Last edited by nickaix
richs09 posted:

Except that PA unit #2352 is an EP-5, which did exist, but never in Pennsy paint - only New Haven had them.

Yes, that's true. But I always wondered what possessed Lionel to think that the PRR had something that resembled an EP-5 in even the most general way. Milwaukee and Great Northern both had double-ended electrics, which I assume Lionel was looking at (through very foggy spectacles, granted) when they painted the EP-5 in those railroads' colors. Not sure what their inspiration for the Pennsy version was. 

nickaix posted:
richs09 posted:

Except that PA unit #2352 is an EP-5, which did exist, but never in Pennsy paint - only New Haven had them.

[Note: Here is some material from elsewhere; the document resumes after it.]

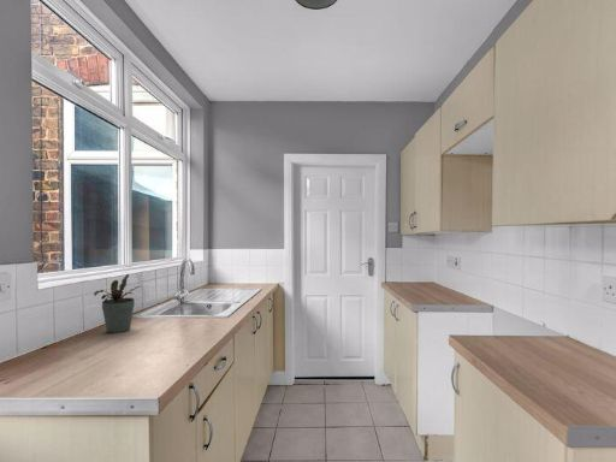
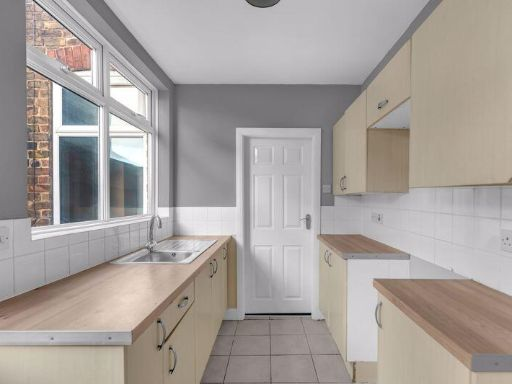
- potted plant [93,273,143,333]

Yes, that's true. But I always wondered what possessed Lionel to think that the PRR had something that resembled an EP-5 in even the most general way. Milwaukee and Great Northern both had double-ended electrics, which I assume Lionel was looking at (through very foggy spectacles, granted) when they painted the EP-5 in those railroads' colors. Not sure what their inspiration for the Pennsy version was. 

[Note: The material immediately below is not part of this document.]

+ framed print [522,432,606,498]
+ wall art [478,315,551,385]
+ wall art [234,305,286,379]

Sales. Anything with Pennsy on it..

I started to 'ride my horse' in my earlier post regarding the EP-5 - but restrained myself.  Since you've poked at it..., here's a short version of that rant:

If you google EP-5, you will find a bunch of photos, many of which are toy train versions at various scales of model RRs and indeed, not only will you see the legitimate NH painted versions, but Great Northern and Milwaukee Road and even in one case, Amtrak, in addition to Pennsy.  You will also see that some of them are labeled "Little Joe", which is where I think some of the deliberate (?) confusion starts.  The EP-5 is NOT a Little Joe (Stalin), of course.  The LJ was built originally for the Soviet Union but when the cold war started, the deal was cancelled and GE had 20 (of which 14 were completed and built for the 5 ft. Soviet gauge) to try to get rid of.  12 went to Milwaukee Road, 3 to Chicago, South Shore and South Bend and 5 to Brazil.  Other than being double ended, its hard to see how the EP-5 and the EP/EF-4 (Milwaukee's designation) could be confused.  Vastly different carbody - the EP/EF-4 looks like it came out of a Baldwin design shop and had massive trucks in a 2-D+D-2 arrangement that pivoted with the whole frame - the EP-5 "jet" was a C+C arrangement, so six pairs of driven wheels vs eight for the Little Joe.  The LJ took DC straight off the 'wire' while the EP-5 was fed by 11 kV AC and used mercury ignitron rectifiers to convert to DC.  If you squint a little, the front of the EP-5 looks a bit like an Alco PA/FA.

So I dunno why Lionel - or the others - offer the EP-5 in anything other than NH colors.  Rex may be right - sales and marketing.  But seems to me one doesn't have to be even a once-in-a-while rivet counter to call BS on the wrong railroad and especially any confusion with the EP/EF-4 Little Joe -- a little like selling a NYC J3 hudson as a UP FEF...

- Rich

ps  apparently one of the EP-5's got as far as being part of Conrail's loco inventory, but it never got repainted/relettered.

It's instructive to note that the old A.C. Gilbert Co. released the American Flyer EP5 only in New Haven, with simulated 6 wheel trucks:

However, Gilbert offered no other ID other than "a scale model of GE's famous locomotive."  And mostly offered it in freight sets.  While the EP5 did occasionally pull some of New Haven's piggy-back trains, it's main service was for passenger trains.

Lionel/Flyer however, offered the Flyer EP5 in New Haven, Milwaukee Road and Great Northern.  Frankly, the EP5 looks good in all three schemes.

As far as calling the EP5 a "Little Joe," Lionel-MPC never let accuracy get in the way of marketing acumen.